- **What is being asked**
The string "through" may appear in lines of the listing. Report each line where it does.
======== Records ========
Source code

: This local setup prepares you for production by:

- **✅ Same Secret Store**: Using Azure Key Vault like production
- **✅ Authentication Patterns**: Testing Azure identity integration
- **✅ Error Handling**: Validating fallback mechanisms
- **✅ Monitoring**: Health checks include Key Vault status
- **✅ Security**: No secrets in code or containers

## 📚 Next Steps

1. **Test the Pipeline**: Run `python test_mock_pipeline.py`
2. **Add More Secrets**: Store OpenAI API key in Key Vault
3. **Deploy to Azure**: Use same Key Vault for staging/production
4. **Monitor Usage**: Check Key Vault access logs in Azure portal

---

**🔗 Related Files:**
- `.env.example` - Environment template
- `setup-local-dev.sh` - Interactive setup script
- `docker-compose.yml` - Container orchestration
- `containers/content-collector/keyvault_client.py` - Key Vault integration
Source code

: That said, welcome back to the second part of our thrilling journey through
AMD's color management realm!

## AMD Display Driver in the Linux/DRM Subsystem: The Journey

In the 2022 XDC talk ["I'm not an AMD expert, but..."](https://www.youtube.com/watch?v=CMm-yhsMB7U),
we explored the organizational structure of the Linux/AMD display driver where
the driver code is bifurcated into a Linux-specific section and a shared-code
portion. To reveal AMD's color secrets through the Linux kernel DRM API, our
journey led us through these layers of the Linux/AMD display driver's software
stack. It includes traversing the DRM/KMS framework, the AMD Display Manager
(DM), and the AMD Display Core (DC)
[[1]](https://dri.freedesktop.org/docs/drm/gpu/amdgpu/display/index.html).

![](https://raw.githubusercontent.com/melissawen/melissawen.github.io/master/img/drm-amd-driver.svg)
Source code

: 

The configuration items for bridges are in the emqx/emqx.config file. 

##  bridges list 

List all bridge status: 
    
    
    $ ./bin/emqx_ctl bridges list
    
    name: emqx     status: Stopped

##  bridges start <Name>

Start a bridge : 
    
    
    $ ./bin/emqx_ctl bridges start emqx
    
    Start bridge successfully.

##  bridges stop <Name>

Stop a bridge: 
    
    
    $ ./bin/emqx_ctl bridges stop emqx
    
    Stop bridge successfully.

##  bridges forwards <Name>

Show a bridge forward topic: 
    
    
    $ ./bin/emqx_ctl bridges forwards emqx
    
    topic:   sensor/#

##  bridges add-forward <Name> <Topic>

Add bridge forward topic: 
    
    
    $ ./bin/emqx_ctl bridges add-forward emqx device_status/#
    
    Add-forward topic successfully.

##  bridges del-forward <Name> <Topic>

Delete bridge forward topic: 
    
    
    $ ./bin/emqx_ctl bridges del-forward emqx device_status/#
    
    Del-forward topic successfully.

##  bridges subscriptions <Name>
========
- **Task solution**
: That said, welcome back to the second part of our thrilling journey through
portion. To reveal AMD's color secrets through the Linux kernel DRM API, our
journey led us through these layers of the Linux/AMD display driver's software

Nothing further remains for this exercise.